Provided entries: Begin

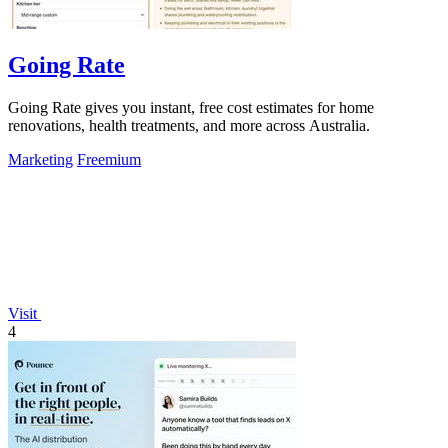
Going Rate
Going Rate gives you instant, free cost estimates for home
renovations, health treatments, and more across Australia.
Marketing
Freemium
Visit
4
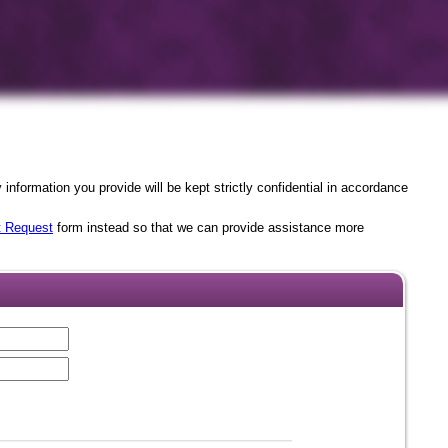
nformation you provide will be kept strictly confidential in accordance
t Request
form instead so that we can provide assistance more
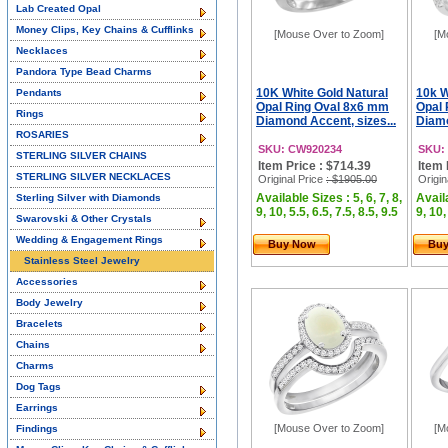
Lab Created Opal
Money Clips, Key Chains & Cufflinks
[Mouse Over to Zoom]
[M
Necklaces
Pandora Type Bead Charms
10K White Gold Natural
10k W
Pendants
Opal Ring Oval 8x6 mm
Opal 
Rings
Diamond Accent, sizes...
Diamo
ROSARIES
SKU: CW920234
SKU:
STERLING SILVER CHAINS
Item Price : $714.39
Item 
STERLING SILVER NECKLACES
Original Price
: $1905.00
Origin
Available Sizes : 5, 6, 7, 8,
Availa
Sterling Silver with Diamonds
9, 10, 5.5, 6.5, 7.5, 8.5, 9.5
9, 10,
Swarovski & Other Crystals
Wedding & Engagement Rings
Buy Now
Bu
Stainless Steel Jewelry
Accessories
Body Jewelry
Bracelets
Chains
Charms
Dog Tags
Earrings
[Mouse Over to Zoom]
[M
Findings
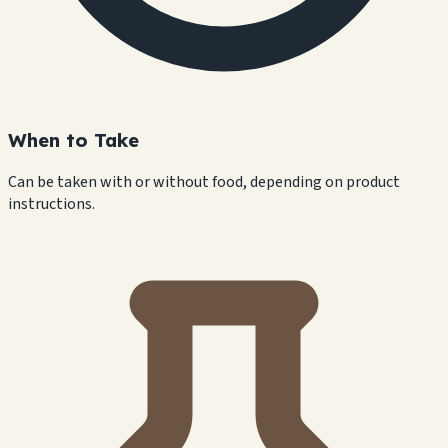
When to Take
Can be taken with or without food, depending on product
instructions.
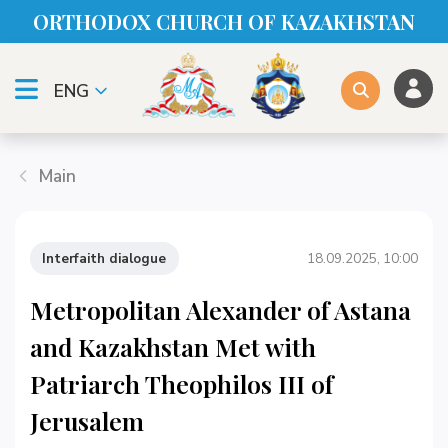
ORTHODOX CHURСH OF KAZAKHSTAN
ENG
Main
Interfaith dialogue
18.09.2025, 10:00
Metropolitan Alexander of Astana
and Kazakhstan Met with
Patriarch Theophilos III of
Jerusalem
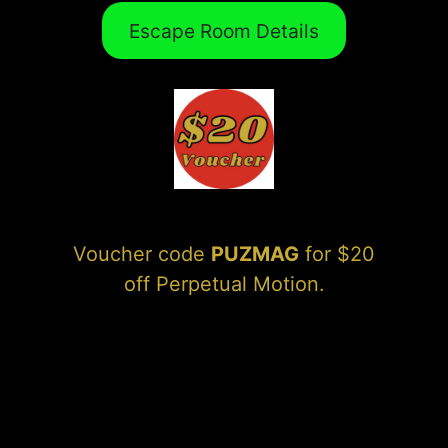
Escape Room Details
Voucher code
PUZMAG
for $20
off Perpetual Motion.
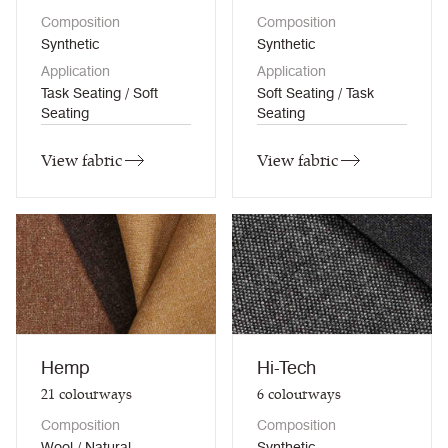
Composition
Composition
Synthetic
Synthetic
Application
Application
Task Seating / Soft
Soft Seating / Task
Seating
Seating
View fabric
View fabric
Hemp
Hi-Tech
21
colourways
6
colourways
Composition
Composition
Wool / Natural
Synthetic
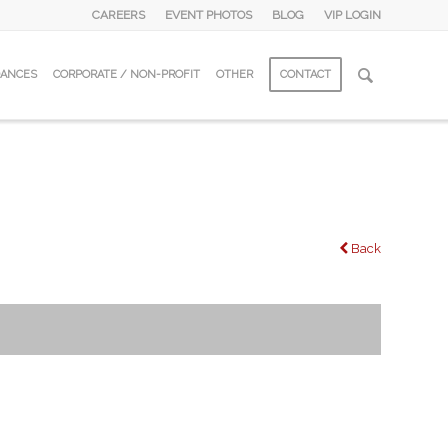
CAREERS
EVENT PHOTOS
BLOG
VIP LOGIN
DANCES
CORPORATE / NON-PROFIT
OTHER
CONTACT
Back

Provided entries: End

What needs to be done: Return every line of text from the rows above without changing anything, and leave the pictures out of your answer.

Solution for this task:
Going Rate
Going Rate gives you instant, free cost estimates for home
renovations, health treatments, and more across Australia.
Marketing
Freemium
Visit
4
nformation you provide will be kept strictly confidential in accordance
t Request
form instead so that we can provide assistance more
Lab Created Opal
Money Clips, Key Chains & Cufflinks
[Mouse Over to Zoom]
[M
Necklaces
Pandora Type Bead Charms
10K White Gold Natural
10k W
Pendants
Opal Ring Oval 8x6 mm
Opal 
Rings
Diamond Accent, sizes...
Diamo
ROSARIES
SKU: CW920234
SKU:
STERLING SILVER CHAINS
Item Price : $714.39
Item 
STERLING SILVER NECKLACES
Original Price
: $1905.00
Origin
Available Sizes : 5, 6, 7, 8,
Availa
Sterling Silver with Diamonds
9, 10, 5.5, 6.5, 7.5, 8.5, 9.5
9, 10,
Swarovski & Other Crystals
Wedding & Engagement Rings
Buy Now
Bu
Stainless Steel Jewelry
Accessories
Body Jewelry
Bracelets
Chains
Charms
Dog Tags
Earrings
[Mouse Over to Zoom]
[M
Findings
When to Take
Can be taken with or without food, depending on product
instructions.
ORTHODOX CHURСH OF KAZAKHSTAN
ENG
Main
Interfaith dialogue
18.09.2025, 10:00
Metropolitan Alexander of Astana
and Kazakhstan Met with
Patriarch Theophilos III of
Jerusalem
Escape Room Details
Voucher code
PUZMAG
for $20
off Perpetual Motion.
Composition
Composition
Synthetic
Synthetic
Application
Application
Task Seating / Soft
Soft Seating / Task
Seating
Seating
View fabric
View fabric
Hemp
Hi-Tech
21
colourways
6
colourways
Composition
Composition
Wool / Natural
Synthetic
CAREERS
EVENT PHOTOS
BLOG
VIP LOGIN
DANCES
CORPORATE / NON-PROFIT
OTHER
CONTACT
Back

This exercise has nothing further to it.